Nel dettaglio, il Tribunale di Napoli ha osservato che il ricorrente aveva fondato la propria richiesta «sul fatto che l’omessa concessione del … finanziamento», da parte della Banca, avrebbe leso «il diritto alla protrazione dell’attività economica, facendo sostanzialmente venir meno la liquidità necessaria al fine di consentire all’impresa di agganciare la ripresa economica». Di contro, ad avviso del giudice, le deduzioni del ricorrente e la documentazione allegata dallo stesso, non consentivano di ravvisare il periculum necessario per l’emanazione di un provvedimento d’urgenza; ciò in quanto il diniego della Banca di concedere il finanziamento non avrebbe impedito all’interessato «di ricorrere ad altre agevolazioni previste dal Decreto liquidità (D.L. 23/2020 convertito in legge il 4/07/2020) o ad altre fonti di finanziamento, o, infine, di richiedere ad altri istituti di credito, diversi dalla Banca convenuta, il finanziamento in questione».

Sicché, la validità della delibera del Fondo di Garanzia, prorogata, nel caso di specie, di ulteriori tre mesi rispetto alla data originaria, non avrebbe impedito al ricorrente di «attendere l’esito del reclamo e rivolgersi ad altro istituto di credito, per ottenere l’erogazione del credito senza perdere alcuna opportunità». Il Tribunale di Napoli, dunque, non rinviene, nella normativa emergenziale, alcun obbligo di finanziamento posto a carico della banca; ne consegue che il rifiuto opposto dall’ente creditizio non avrebbe comportato alcun pregiudizio per il ricorrente, «essendosi, quest’ultimo, limitato ad una prospettazione, peraltro in via meramente potenziale e probabilistica, di un danno di natura prettamente economica (e come tale concettualmente non irreparabile)».

 

Di contro, nella vicenda sottoposta al vaglio del Tribunale di Caltanissetta, il giudice ravvisa la sussistenza del requisito del fumus boni iuris nella documentazione, presentata dal ricorrente, idonea a dimostrare che i mancati introiti dovuti alla pandemia in corso, avrebbero compromesso le potenzialità di prosieguo regolare dell’attività produttiva dell’impresa.

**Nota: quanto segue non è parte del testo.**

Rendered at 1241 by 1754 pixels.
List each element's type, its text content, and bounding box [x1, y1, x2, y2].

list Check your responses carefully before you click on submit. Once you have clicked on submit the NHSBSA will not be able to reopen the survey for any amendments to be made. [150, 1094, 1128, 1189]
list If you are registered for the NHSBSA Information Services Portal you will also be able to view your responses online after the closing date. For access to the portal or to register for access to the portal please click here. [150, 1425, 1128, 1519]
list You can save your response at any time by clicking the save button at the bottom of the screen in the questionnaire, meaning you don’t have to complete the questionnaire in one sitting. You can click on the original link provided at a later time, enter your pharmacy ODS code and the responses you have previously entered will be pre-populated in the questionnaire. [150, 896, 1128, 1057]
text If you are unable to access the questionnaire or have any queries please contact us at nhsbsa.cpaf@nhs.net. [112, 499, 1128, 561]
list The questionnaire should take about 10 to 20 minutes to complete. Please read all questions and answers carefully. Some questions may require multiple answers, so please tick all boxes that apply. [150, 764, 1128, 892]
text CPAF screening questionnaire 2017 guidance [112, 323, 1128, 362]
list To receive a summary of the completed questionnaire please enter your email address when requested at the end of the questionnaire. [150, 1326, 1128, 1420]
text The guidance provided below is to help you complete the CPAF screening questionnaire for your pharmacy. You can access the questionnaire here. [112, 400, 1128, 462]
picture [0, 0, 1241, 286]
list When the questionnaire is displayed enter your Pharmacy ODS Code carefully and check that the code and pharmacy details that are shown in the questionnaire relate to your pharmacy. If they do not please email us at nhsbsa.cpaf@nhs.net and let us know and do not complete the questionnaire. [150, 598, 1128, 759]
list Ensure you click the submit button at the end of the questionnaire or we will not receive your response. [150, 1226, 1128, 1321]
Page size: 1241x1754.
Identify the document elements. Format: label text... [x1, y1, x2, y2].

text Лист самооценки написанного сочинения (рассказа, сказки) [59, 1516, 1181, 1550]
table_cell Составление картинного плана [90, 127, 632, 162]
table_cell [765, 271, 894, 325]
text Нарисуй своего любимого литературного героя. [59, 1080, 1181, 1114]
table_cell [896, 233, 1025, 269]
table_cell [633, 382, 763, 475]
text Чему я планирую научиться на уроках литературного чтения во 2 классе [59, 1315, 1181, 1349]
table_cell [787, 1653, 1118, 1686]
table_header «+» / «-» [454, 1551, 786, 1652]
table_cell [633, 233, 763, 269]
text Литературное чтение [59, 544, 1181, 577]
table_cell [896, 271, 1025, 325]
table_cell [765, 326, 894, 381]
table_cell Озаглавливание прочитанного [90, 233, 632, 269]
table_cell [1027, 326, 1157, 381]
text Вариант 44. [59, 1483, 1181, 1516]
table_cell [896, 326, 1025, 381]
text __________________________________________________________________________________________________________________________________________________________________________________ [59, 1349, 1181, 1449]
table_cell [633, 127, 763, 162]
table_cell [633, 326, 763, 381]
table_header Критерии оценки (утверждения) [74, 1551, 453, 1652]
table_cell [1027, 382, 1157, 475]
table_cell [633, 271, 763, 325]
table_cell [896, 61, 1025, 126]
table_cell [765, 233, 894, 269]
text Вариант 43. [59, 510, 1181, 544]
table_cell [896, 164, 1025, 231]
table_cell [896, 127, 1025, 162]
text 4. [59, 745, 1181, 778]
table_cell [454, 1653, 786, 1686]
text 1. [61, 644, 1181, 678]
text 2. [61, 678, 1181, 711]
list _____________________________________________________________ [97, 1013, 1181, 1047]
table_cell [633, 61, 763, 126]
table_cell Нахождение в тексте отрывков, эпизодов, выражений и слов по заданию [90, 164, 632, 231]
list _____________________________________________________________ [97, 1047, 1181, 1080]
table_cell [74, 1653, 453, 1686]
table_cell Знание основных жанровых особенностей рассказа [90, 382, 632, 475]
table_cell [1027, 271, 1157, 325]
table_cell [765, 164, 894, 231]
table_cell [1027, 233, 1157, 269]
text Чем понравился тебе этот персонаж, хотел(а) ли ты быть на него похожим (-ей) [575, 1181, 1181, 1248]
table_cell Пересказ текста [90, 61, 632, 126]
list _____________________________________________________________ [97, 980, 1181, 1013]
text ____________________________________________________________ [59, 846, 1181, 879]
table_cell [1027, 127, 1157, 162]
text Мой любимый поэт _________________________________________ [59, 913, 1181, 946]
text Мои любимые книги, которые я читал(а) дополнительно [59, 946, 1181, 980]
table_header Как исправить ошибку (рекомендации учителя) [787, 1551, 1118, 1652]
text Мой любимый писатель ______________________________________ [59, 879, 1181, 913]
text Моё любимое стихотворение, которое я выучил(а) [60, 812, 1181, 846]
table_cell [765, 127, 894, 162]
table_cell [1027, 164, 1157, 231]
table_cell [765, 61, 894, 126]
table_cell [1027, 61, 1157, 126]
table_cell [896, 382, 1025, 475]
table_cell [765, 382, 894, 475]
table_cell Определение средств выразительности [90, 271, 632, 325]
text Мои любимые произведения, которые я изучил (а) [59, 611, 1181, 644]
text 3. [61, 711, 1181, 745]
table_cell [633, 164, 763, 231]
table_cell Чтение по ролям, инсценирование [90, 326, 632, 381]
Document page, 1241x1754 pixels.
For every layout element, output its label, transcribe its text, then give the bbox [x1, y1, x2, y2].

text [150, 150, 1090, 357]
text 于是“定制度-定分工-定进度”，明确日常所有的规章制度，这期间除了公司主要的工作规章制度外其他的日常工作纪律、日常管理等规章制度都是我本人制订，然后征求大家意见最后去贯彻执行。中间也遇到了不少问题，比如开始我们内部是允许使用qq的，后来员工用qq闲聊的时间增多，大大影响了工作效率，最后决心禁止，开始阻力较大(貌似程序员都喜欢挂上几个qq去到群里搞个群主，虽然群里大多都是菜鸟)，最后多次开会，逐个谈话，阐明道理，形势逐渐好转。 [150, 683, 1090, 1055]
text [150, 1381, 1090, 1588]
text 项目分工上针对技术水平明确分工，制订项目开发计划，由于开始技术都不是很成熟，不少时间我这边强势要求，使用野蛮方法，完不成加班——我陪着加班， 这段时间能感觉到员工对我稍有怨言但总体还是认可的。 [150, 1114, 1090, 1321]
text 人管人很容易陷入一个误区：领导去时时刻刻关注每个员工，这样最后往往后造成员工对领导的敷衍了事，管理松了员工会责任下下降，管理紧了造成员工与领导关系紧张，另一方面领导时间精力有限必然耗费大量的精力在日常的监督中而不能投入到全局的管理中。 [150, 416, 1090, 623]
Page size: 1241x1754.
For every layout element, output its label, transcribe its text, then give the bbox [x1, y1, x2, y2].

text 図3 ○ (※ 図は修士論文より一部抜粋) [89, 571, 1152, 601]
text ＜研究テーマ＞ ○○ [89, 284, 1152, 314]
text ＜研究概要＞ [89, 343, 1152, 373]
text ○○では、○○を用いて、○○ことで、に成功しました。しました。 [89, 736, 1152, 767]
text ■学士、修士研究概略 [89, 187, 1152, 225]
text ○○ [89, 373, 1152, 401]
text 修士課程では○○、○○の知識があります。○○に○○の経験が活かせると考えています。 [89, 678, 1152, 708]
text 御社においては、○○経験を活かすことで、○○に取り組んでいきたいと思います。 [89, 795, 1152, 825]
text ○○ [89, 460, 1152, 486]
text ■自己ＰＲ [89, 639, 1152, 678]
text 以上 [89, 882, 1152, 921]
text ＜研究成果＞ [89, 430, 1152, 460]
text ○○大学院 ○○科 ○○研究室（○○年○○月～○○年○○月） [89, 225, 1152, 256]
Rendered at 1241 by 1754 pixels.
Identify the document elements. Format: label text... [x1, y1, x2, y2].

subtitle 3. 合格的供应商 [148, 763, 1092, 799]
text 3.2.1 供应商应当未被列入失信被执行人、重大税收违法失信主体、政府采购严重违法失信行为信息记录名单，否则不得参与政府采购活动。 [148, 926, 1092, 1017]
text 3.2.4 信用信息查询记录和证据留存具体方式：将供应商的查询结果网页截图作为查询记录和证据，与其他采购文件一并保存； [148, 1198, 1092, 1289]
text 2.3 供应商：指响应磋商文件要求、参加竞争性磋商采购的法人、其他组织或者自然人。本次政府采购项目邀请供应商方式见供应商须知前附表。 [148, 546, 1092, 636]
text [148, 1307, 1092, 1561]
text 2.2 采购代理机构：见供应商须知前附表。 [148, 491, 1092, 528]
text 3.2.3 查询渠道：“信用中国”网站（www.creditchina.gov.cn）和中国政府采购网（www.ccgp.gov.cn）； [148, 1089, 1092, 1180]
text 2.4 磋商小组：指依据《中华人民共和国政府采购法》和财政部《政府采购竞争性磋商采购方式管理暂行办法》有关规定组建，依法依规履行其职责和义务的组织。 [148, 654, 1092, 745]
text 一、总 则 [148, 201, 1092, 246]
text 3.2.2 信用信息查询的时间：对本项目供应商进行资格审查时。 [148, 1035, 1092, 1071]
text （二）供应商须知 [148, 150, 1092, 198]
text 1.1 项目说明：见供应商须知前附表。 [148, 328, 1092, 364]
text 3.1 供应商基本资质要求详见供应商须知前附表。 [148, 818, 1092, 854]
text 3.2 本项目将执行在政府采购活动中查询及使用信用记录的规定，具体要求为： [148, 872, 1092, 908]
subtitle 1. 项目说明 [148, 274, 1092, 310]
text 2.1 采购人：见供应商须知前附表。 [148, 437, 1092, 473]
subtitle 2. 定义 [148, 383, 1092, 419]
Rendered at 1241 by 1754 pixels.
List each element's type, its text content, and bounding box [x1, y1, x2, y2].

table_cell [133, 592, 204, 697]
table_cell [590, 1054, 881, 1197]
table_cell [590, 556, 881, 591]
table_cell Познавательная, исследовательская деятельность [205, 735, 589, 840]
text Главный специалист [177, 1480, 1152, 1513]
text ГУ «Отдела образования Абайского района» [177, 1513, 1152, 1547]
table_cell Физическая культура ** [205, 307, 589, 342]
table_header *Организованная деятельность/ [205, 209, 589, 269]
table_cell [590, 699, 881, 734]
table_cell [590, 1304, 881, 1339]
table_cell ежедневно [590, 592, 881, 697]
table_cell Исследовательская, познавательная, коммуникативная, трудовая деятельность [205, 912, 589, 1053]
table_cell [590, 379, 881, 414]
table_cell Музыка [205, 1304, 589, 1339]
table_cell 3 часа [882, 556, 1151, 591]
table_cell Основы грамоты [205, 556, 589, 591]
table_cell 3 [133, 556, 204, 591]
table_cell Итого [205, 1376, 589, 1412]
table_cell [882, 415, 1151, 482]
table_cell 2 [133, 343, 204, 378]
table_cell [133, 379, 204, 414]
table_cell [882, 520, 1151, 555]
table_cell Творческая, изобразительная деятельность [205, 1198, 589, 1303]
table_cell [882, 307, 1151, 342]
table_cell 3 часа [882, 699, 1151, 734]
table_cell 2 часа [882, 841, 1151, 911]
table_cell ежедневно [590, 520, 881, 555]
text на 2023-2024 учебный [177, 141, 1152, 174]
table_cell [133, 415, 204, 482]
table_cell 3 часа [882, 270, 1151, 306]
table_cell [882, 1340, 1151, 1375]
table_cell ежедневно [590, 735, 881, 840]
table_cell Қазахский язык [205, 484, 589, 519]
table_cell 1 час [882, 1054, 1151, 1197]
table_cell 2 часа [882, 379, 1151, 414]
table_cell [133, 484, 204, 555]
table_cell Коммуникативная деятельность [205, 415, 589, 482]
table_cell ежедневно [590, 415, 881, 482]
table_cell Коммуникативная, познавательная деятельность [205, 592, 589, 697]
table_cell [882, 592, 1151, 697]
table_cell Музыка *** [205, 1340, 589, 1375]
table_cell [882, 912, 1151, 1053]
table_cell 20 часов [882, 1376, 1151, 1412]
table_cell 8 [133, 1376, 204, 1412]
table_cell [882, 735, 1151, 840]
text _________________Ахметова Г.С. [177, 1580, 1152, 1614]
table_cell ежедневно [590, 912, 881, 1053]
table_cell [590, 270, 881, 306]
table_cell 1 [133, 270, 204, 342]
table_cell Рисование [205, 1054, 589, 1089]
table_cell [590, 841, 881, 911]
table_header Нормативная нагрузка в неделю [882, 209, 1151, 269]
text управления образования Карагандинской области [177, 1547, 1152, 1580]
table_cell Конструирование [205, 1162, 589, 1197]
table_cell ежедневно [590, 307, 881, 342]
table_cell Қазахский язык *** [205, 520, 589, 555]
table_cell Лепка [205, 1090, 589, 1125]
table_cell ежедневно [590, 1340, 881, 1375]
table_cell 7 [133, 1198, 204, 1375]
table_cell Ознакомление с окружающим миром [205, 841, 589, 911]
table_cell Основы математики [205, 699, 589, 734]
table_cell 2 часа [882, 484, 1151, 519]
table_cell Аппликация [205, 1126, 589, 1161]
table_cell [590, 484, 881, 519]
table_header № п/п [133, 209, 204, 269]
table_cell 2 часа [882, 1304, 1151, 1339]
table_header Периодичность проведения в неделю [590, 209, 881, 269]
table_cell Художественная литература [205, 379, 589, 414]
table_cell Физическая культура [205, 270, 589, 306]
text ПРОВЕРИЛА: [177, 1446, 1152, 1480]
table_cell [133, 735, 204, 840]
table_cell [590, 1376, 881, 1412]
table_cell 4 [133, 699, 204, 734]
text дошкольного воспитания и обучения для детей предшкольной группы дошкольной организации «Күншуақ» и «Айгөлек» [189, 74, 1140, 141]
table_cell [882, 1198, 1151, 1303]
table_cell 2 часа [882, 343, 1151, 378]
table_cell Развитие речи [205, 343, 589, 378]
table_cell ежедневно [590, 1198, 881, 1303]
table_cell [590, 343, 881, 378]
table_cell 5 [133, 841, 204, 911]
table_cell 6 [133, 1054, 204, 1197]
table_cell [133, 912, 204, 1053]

Peraltro, il ritardo nella concessione del prestito, avrebbe leso «oltremodo il diritto alla protrazione dell’attività economica … comportando il rischio di insorgenza di un default irreversibile nell’attività della ricorrente», donde la sussistenza del periculum in mora che ha imposto «di concedere la chiesta cautela inaudita altera parte, dal momento che la fissazione dell’udienza per assicurare il contraddittorio tra le parti» avrebbe pregiudicato gli interessi del ricorrente. Di qui, l’ordine alla banca di concedere immediatamente il prestito in favore dell’impresa in possesso dei requisiti formali previsti dalla normativa emergenziale.